The tour starts just before Ginzling, at the point where both roads to Ginzling meet. I have to smile when I see the road sign; "Schluchtstrecke" (Canyon Route) written in big letters with an arrow. Although, rather disappointingly, the sign actually refers to the ‘old’ road which follows the Zemm gorge to Mayrhofen, and not, as I imagine, to the adventure trail through the gorge itself.

After a quick run through of the rules of canyoning from our canyoning guide from Actionclub Zillertal, we set off. Right at the beginning of the tour, a slide over a weir awaits us novice canyoners. We find ourselves literally jumping feet first into this action-packed tour. We continue through knee-deep water between the first rock formations and come across the first deep crevices of the gorge. For anyone who doesn’t like water, it’s too late to turn back now: we have arrived at the first jump! A short run up and I plunge into the green, iridescent water of the ‘Gumpe’ of the Zemm. The group riding high on bravado and even Bettina dares to jump the five metres. Everyone is laughing and clapping each other – whilst slightly nervous about what is coming next. 

The “Blue Lagoon“, as the tour through the Zemm river is also known, covers a distance of several kilometres and some 200 altitude metres. The nickname “Blue Lagoon” comes from the colour of the whirlpools. In summer, when the water levels and sunlight are right, the “Gumpen” are a brilliant blue colour. The contrast with the beautiful landscape around them is simply stunning, it is definitely a must-see. The gorge is sometimes very deep, with high water levels demanding a mixture of sliding, abseiling and jumping. Other sections require some walking or swimming. However, the Zemm Gorge is not a particularly difficult tour. With a little courage, you can easily conquer all of the obstacles. The group from Actionclub Zillertal have started to cotton on to this and begin to relax and enjoy themselves. Calmly, with the deftness of experience, the guide prepares the next abseil section for the group.
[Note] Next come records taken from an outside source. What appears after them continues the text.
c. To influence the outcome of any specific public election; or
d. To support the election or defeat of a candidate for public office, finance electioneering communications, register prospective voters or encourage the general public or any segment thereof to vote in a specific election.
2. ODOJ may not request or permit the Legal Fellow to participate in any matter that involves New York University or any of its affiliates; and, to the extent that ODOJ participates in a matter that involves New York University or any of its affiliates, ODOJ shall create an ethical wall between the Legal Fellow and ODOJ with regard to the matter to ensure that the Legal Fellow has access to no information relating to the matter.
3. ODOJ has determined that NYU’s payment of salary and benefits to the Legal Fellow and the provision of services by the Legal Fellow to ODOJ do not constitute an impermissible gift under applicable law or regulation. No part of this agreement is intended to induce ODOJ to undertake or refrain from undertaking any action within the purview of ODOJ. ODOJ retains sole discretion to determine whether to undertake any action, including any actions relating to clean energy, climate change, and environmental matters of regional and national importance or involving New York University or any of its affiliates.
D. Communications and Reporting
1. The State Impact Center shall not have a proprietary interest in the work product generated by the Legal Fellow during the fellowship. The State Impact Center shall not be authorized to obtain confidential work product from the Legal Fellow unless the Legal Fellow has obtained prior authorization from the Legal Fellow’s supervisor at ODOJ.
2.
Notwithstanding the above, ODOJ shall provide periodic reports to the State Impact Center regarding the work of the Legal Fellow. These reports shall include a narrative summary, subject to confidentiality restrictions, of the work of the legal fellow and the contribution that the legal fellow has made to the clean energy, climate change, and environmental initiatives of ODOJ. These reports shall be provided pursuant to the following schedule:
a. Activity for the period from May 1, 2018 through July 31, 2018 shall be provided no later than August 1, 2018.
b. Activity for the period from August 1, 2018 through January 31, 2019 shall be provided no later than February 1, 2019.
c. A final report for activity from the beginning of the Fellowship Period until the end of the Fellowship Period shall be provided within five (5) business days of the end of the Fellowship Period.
Below, a large "bathtub", as the small, deep pool is known, awaits us. The pool has yet to swallow any canyoner whole, however, this doesn’t make the view from above any less intimidating. Meter for meter, the group members are lowered down from a height of ten metres and quickly exit the pool for dry land. Another hurdle conquered! Two highlights of the tour are still to come. Focussed and disciplined, the group clamber and slide down the gorge, following their canyoning guide and nervously anticipating the next surprise. The more observant canyoners soon see what the next challenge is. Climbing between the rock faces, a big drop becomes visible. "That’s quite far down," someone says. The others nod in agreement and start to prepare themselves mentally for the jump ahead. 

©Dominic Ebenbichler

Coolness, self-discovery and a thirst for adventure

From this rock, the group have the choice to jump from six or ten metres. One after the other the “boys” and “girls”  make the jump. Bettina is the last to jump and wants to brave the jump from the highest point. But, her nerves almost fail her as she wavers at the edge before taking the decisive step out and jumping into the deep. “Wow!” she exclaims as she climbs out of the water, bursting with pride at her achievement. The last abseiling section of 20 metres is now a piece of cake for these hardened canyonauts. 
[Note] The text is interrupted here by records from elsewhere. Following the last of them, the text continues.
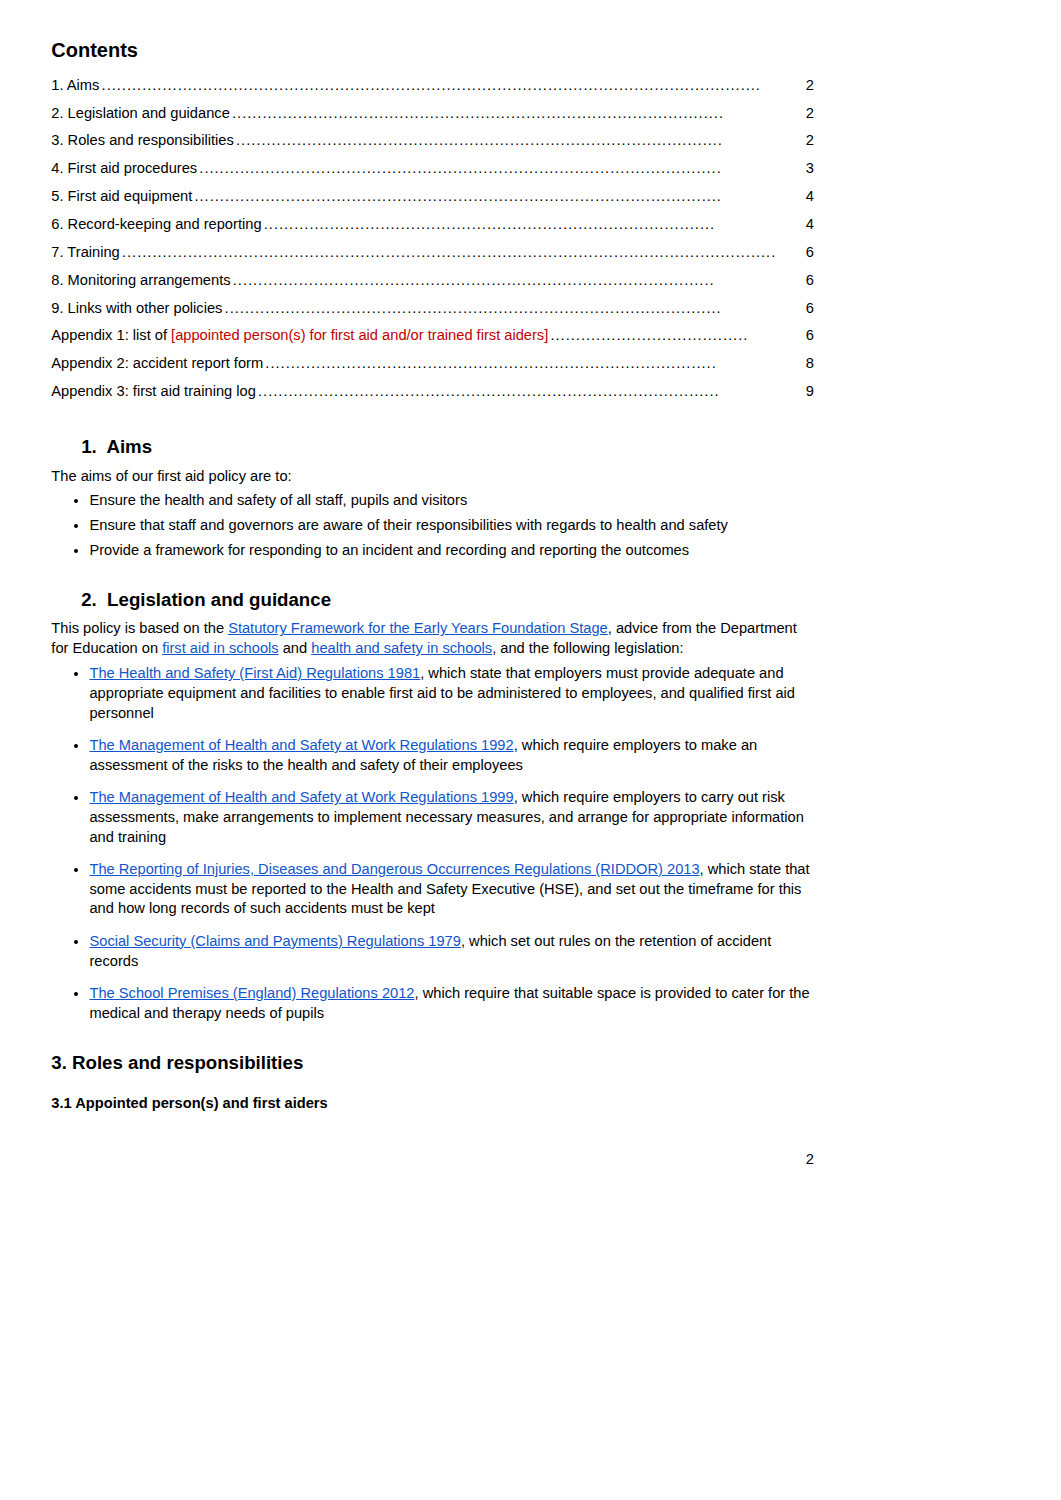Contents
1. Aims.................................................................................................................................. 2
2. Legislation and guidance................................................................................................. 2
3. Roles and responsibilities................................................................................................ 2
4. First aid procedures....................................................................................................... 3
5. First aid equipment........................................................................................................ 4
6. Record-keeping and reporting......................................................................................... 4
7. Training................................................................................................................................. 6
8. Monitoring arrangements............................................................................................... 6
9. Links with other policies.................................................................................................. 6
Appendix 1: list of [appointed person(s) for first aid and/or trained first aiders]....................................... 6
Appendix 2: accident report form......................................................................................... 8
Appendix 3: first aid training log........................................................................................... 9
1. Aims
The aims of our first aid policy are to:
Ensure the health and safety of all staff, pupils and visitors
Ensure that staff and governors are aware of their responsibilities with regards to health and safety
Provide a framework for responding to an incident and recording and reporting the outcomes
2. Legislation and guidance
This policy is based on the Statutory Framework for the Early Years Foundation Stage, advice from the Department for Education on first aid in schools and health and safety in schools, and the following legislation:
The Health and Safety (First Aid) Regulations 1981, which state that employers must provide adequate and appropriate equipment and facilities to enable first aid to be administered to employees, and qualified first aid personnel
The Management of Health and Safety at Work Regulations 1992, which require employers to make an assessment of the risks to the health and safety of their employees
The Management of Health and Safety at Work Regulations 1999, which require employers to carry out risk assessments, make arrangements to implement necessary measures, and arrange for appropriate information and training
The Reporting of Injuries, Diseases and Dangerous Occurrences Regulations (RIDDOR) 2013, which state that some accidents must be reported to the Health and Safety Executive (HSE), and set out the timeframe for this and how long records of such accidents must be kept
Social Security (Claims and Payments) Regulations 1979, which set out rules on the retention of accident records
The School Premises (England) Regulations 2012, which require that suitable space is provided to cater for the medical and therapy needs of pupils
3. Roles and responsibilities
3.1 Appointed person(s) and first aiders
2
Slowly but surely, the canyoning tour is coming to an end. The group are delighted with their adventure. The younger ones evaluate the experience as "cool", to which another replies "I would like some more of that coolness". One lady is visibly introspective and says with a shy smile: "After pushing my limits and testing my courage, I feel like I have learnt a lot about myself today."

The Zemm Canyon was a true adventure for the whole group. And, on the journey back to Mayrhofen, it is clear that it has only fuelled the group’s thirst for adventure – they are already planning their next action sport adventure in the Ziller Valley.